NSRI urges caution over full moon spring tide 

Published: December 28th, 2017

high-seas-plett-full-moon-spring-tide-high-waterNSRI are urging extreme public caution and safety awareness around the coast from today and over this coming weekend and next week.

The full moon spring tide peaks on Tuesday, 2 January.

From today, Thursday, 28th December, until around the 7th January, 2018, the full moon Spring Tide will have an affect on the coastline. 

High tide will be higher than normal, low tide will be lower than normal and as a result of this the Rip Currents will be stronger than normal.

NSRI are urging public awareness about Spring Tides to highlight safety around the coast and general safety to bathers, anglers, paddlers, sail boarders and boaters around the coast with this full moon Spring Tide now upon us beach bathers and shoreline anglers are most at risk.

Swim at beaches only where lifeguards are on duty and obey the safety instructions of the lifeguards and only swim within the safe swimming zones lifeguards mark (using their red and yellow flags).
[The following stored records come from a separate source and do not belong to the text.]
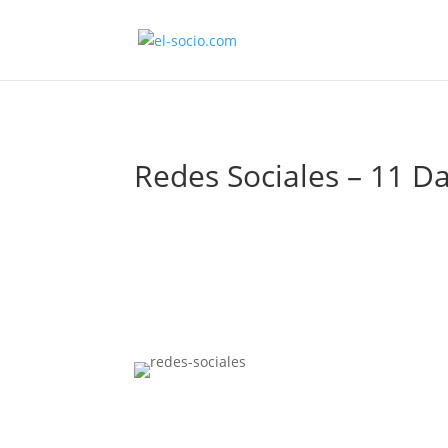
Redes Sociales – 11 Da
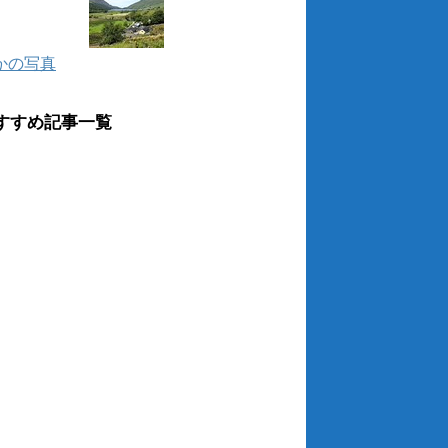
かの写真
すすめ記事一覧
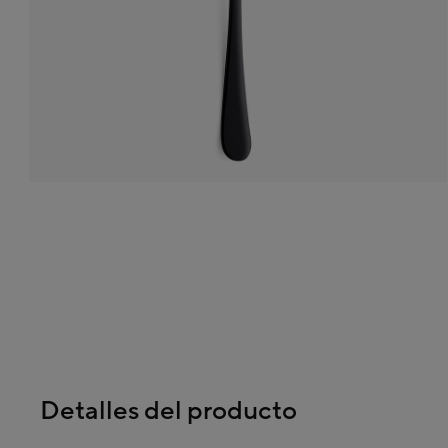
Detalles del producto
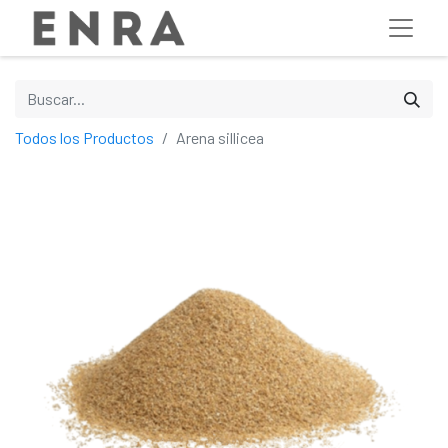
Todos los Productos
Arena sillicea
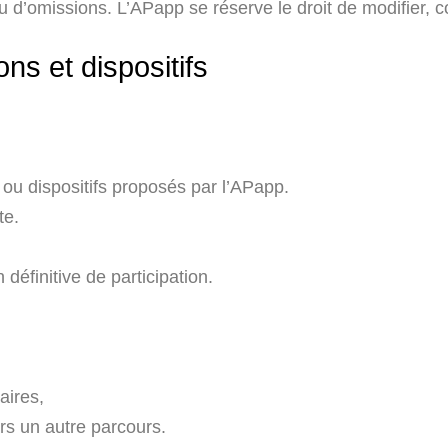
u d’omissions. L’APapp se réserve le droit de modifier, c
ons et dispositifs
s ou dispositifs proposés par l’APapp.
te.
 définitive de participation.
aires,
rs un autre parcours.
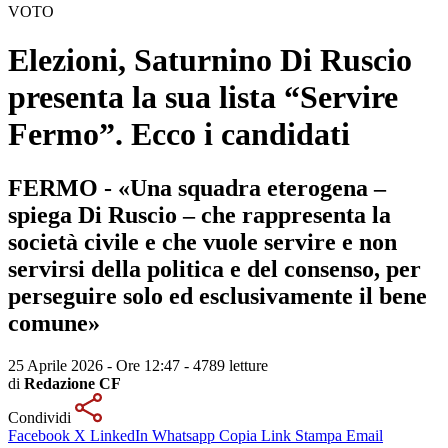
VOTO
Elezioni, Saturnino Di Ruscio
presenta la sua lista “Servire
Fermo”. Ecco i candidati
FERMO - «Una squadra eterogena –
spiega Di Ruscio – che rappresenta la
società civile e che vuole servire e non
servirsi della politica e del consenso, per
perseguire solo ed esclusivamente il bene
comune»
25 Aprile 2026 - Ore 12:47
-
4789 letture
di
Redazione CF
Condividi
Facebook
X
LinkedIn
Whatsapp
Copia Link
Stampa
Email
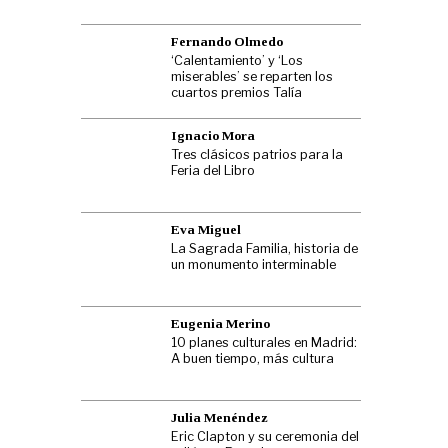
Fernando Olmedo
‘Calentamiento’ y ‘Los
miserables’ se reparten los
cuartos premios Talía
Ignacio Mora
Tres clásicos patrios para la
Feria del Libro
Eva Miguel
La Sagrada Familia, historia de
un monumento interminable
Eugenia Merino
10 planes culturales en Madrid:
A buen tiempo, más cultura
Julia Menéndez
Eric Clapton y su ceremonia del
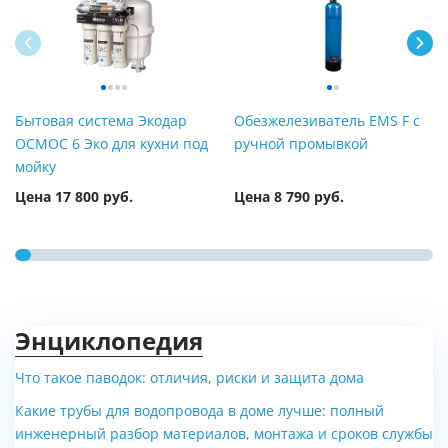
Бытовая система Экодар
Обезжелезиватель EMS F с
ОСМОС 6 Эко для кухни под
ручной промывкой
мойку
Цена 17 800 руб.
Цена 8 790 руб.
Энциклопедия
Что такое паводок: отличия, риски и защита дома
Какие трубы для водопровода в доме лучше: полный
Универсальный
Газовый настенный E.C.A.
инженерный разбор материалов, монтажа и сроков службы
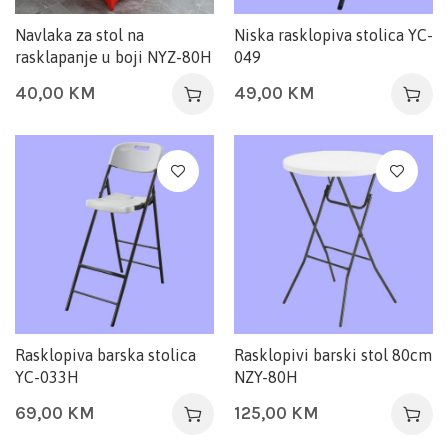
Navlaka za stol na
Niska rasklopiva stolica YC-
rasklapanje u boji NYZ-80H
049
40,00
KM
49,00
KM
Rasklopiva barska stolica
Rasklopivi barski stol 80cm
YC-033H
NZY-80H
69,00
KM
125,00
KM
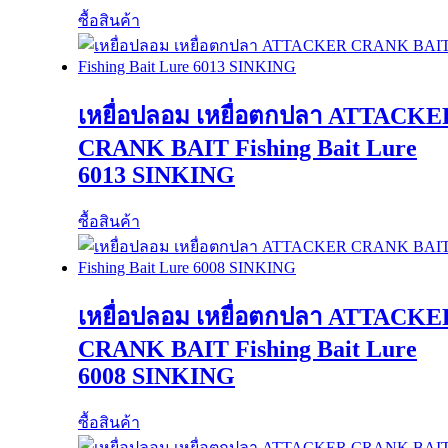
ซื้อสินค้า
เหยื่อปลอม เหยื่อตกปลา ATTACKE
CRANK BAIT Fishing Bait Lure
6013 SINKING
ซื้อสินค้า
เหยื่อปลอม เหยื่อตกปลา ATTACKE
CRANK BAIT Fishing Bait Lure
6008 SINKING
ซื้อสินค้า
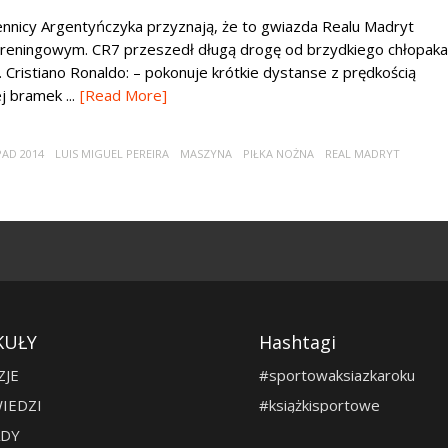
nnicy Argentyńczyka przyznają, że to gwiazda Realu Madryt
reningowym. CR7 przeszedł długą drogę od brzydkiego chłopaka
 Cristiano Ronaldo: – pokonuje krótkie dystanse z prędkością
 bramek ...
[Read More]
PAD 2014
LUIS MIGUEL PEREIRA
MASZYNA
PIŁKA NOŻNA
REAL MADRYT
KUŁY
Hashtagi
ZJE
#sportowaksiazkaroku
IEDZI
#książkisportowe
DY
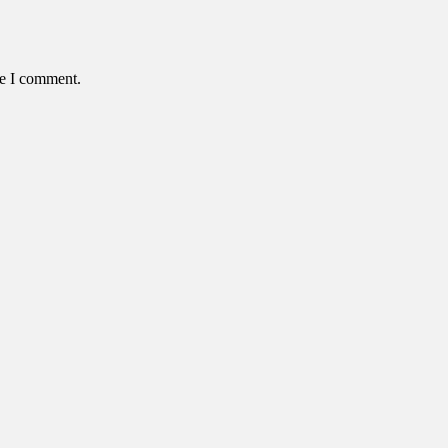
me I comment.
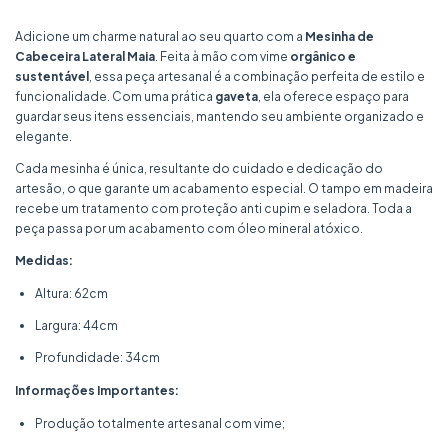
Adicione um charme natural ao seu quarto com a
Mesinha de
Cabeceira Lateral Maia
. Feita à mão com vime
orgânico e
sustentável
, essa peça artesanal é a combinação perfeita de estilo e
funcionalidade. Com uma prática
gaveta
, ela oferece espaço para
guardar seus itens essenciais, mantendo seu ambiente organizado e
elegante.
Cada mesinha é única, resultante do cuidado e dedicação do
artesão, o que garante um acabamento especial. O tampo em madeira
recebe um tratamento com proteção anti cupim e seladora. Toda a
peça passa por um acabamento com óleo mineral atóxico.
Medidas:
Altura: 62cm
Largura: 44cm
Profundidade: 34cm
Informações Importantes:
Produção totalmente artesanal com vime;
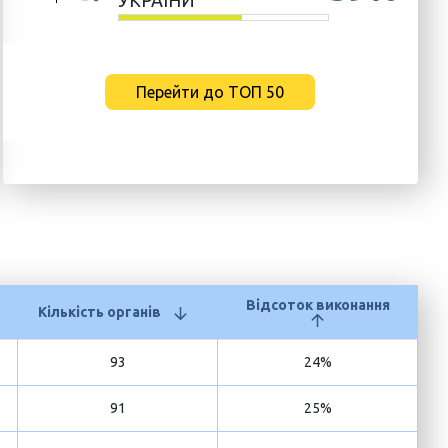
УКРАЇНИ
Перейти до ТОП 50
Відсоток виконання
Кількість органів
93
24%
91
25%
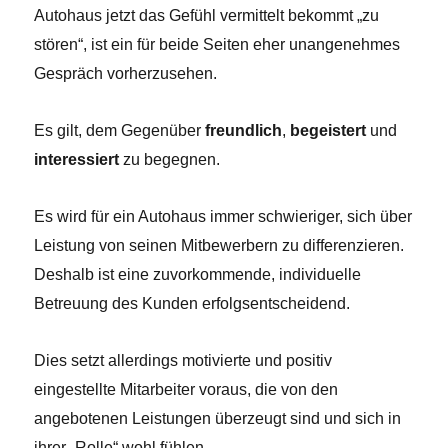
Autohaus jetzt das Gefühl vermittelt bekommt „zu
stören“, ist ein für beide Seiten eher unangenehmes
Gespräch vorherzusehen.
Es gilt, dem Gegenüber
freundlich
,
begeistert
und
interessiert
zu begegnen.
Es wird für ein Autohaus immer schwieriger, sich über
Leistung von seinen Mitbewerbern zu differenzieren.
Deshalb ist eine zuvorkommende, individuelle
Betreuung des Kunden erfolgsentscheidend.
Dies setzt allerdings motivierte und positiv
eingestellte Mitarbeiter voraus, die von den
angebotenen Leistungen überzeugt sind und sich in
ihrer „Rolle“ wohl fühlen.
Children should have responsible adult supervision in and around water.

Anglers fishing along the shoreline, particularly along rocks on the shoreline, are at greatest risk during the Spring Tide because incoming waves during the Spring high tides engulf higher than normal over rocks because of the higher than normal high tide.

Anglers should not turn their back to the sea and should be vigilant and cautious of the wave action and the 2 high tides and 2 low tides daily while fishing.
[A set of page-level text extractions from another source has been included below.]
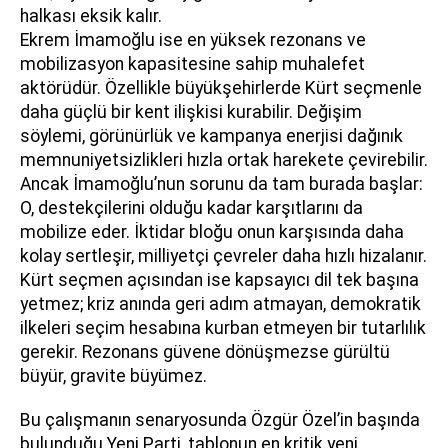
halkası eksik kalır.
Ekrem İmamoğlu ise en yüksek rezonans ve
mobilizasyon kapasitesine sahip muhalefet
aktörüdür. Özellikle büyükşehirlerde Kürt seçmenle
daha güçlü bir kent ilişkisi kurabilir. Değişim
söylemi, görünürlük ve kampanya enerjisi dağınık
memnuniyetsizlikleri hızla ortak harekete çevirebilir.
Ancak İmamoğlu’nun sorunu da tam burada başlar:
O, destekçilerini olduğu kadar karşıtlarını da
mobilize eder. İktidar bloğu onun karşısında daha
kolay sertleşir, milliyetçi çevreler daha hızlı hizalanır.
Kürt seçmen açısından ise kapsayıcı dil tek başına
yetmez; kriz anında geri adım atmayan, demokratik
ilkeleri seçim hesabına kurban etmeyen bir tutarlılık
gerekir. Rezonans güvene dönüşmezse gürültü
büyür, gravite büyümez.
Bu çalışmanın senaryosunda Özgür Özel’in başında
bulunduğu Yeni Parti, tablonun en kritik yeni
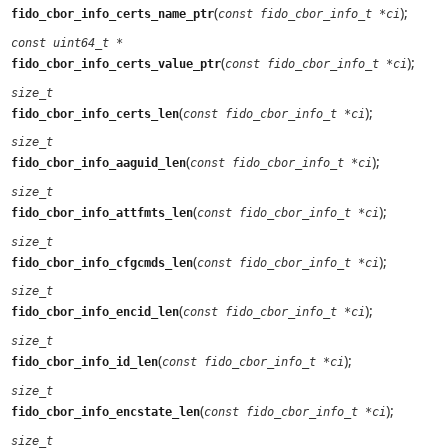
(
);
fido_cbor_info_certs_name_ptr
const fido_cbor_info_t *ci
const uint64_t *
(
);
fido_cbor_info_certs_value_ptr
const fido_cbor_info_t *ci
size_t
(
);
fido_cbor_info_certs_len
const fido_cbor_info_t *ci
size_t
(
);
fido_cbor_info_aaguid_len
const fido_cbor_info_t *ci
size_t
(
);
fido_cbor_info_attfmts_len
const fido_cbor_info_t *ci
size_t
(
);
fido_cbor_info_cfgcmds_len
const fido_cbor_info_t *ci
size_t
(
);
fido_cbor_info_encid_len
const fido_cbor_info_t *ci
size_t
(
);
fido_cbor_info_id_len
const fido_cbor_info_t *ci
size_t
(
);
fido_cbor_info_encstate_len
const fido_cbor_info_t *ci
size_t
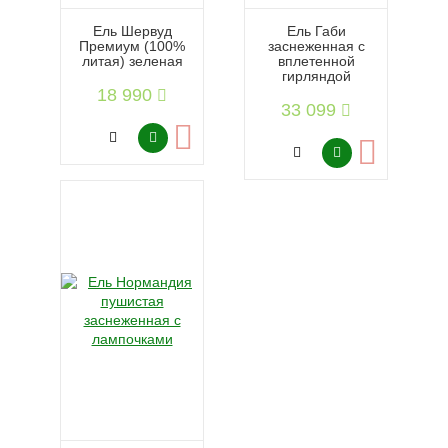
Ель Шервуд
Ель Габи
Премиум (100%
заснеженная с
литая) зеленая
вплетенной
гирляндой
18 990
33 099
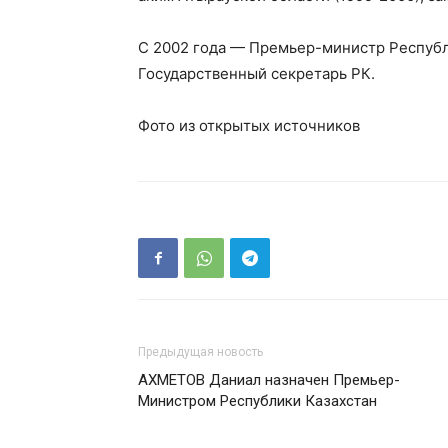
С 2002 года — Премьер-министр Республи
Государственный секретарь РК.
Фото из открытых источников
Предыдущая новость
АХМЕТОВ Даниал назначен Премьер-
Министром Республики Казахстан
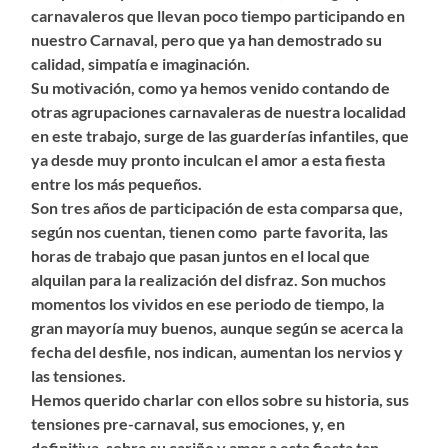
carnavaleros que llevan poco tiempo participando en
nuestro Carnaval, pero que ya han demostrado su
calidad, simpatía e imaginación.
Su motivación, como ya hemos venido contando de
otras agrupaciones carnavaleras de nuestra localidad
en este trabajo, surge de las guarderías infantiles, que
ya desde muy pronto inculcan el amor a esta fiesta
entre los más pequeños.
Son tres años de participación de esta comparsa que,
según nos cuentan, tienen como parte favorita, las
horas de trabajo que pasan juntos en el local que
alquilan para la realización del disfraz. Son muchos
momentos los vividos en ese periodo de tiempo, la
gran mayoría muy buenos, aunque según se acerca la
fecha del desfile, nos indican, aumentan los nervios y
las tensiones.
Hemos querido charlar con ellos sobre su historia, sus
tensiones pre-carnaval, sus emociones, y, en
definitiva, sobre su cariño y amor a esta fiesta tan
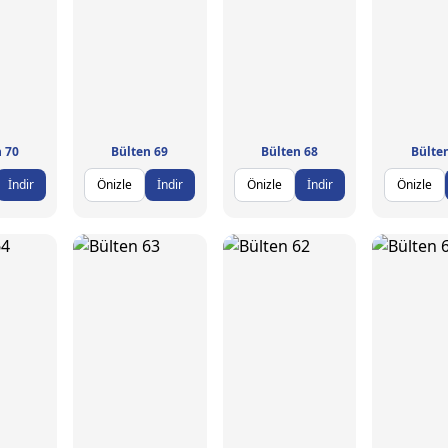
 70
Bülten 69
Bülten 68
Bülte
İndir
Önizle
İndir
Önizle
İndir
Önizle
Spring tide happens at every full moon and at every new moon affecting coastal water by causing a higher than normal high tide, a lower than normal low tide and as a result of this it causes rip currents to be stronger than normal.

Spring tide starts to build in intensity about 5 days before the full and new moon and spring tide peaks on the day of the full and new moon and the effects of the spring tide continues for about 5 days after the full and new moon.

Rip currents are found at every beach (along every coastline) everyday (not only during a Spring Tide).

Rip currents are a natural flowing river (channel) of water moving out to sea against the incoming waves.

Some rip currents have surface water strength and some rip currents have underwater strength. (it depends on the Topography of the coastline, factors such as natural phenomenon – rocks, islands, river mouths, gullies and such as man made structures – walls, jetties, harbours).

Some rip currents are constantly present (where there are rocks in the surf, at river mouths, around Islands and gullies and at man made structures like jetties, harbour walls, walls) and some rip currents form at different places during a day (mostly along open beaches where rip currents form at different places for brief periods in time only).

Bathers are urged to go to beaches where lifeguards are on duty and swim between the safe demarcated swimming areas that the lifeguards mark using their red and yellow flags.

Lifeguards may move the demarcated safe swimming area regularly during the day because sometimes a rip current can form unexpectedly.

But the lifeguards are always watching out for this and they then ask the bathers to move to the new safe area.

The 2nd January full moon will be a super moon.

The 31st January full moon will be a blue moon.

There will be no full moon in February – black moon.

Full Moon Spring Tide will occur on 02 January, 2018, and the next Spring Tide is the New Moon Spring Tide on 17 January, 2018.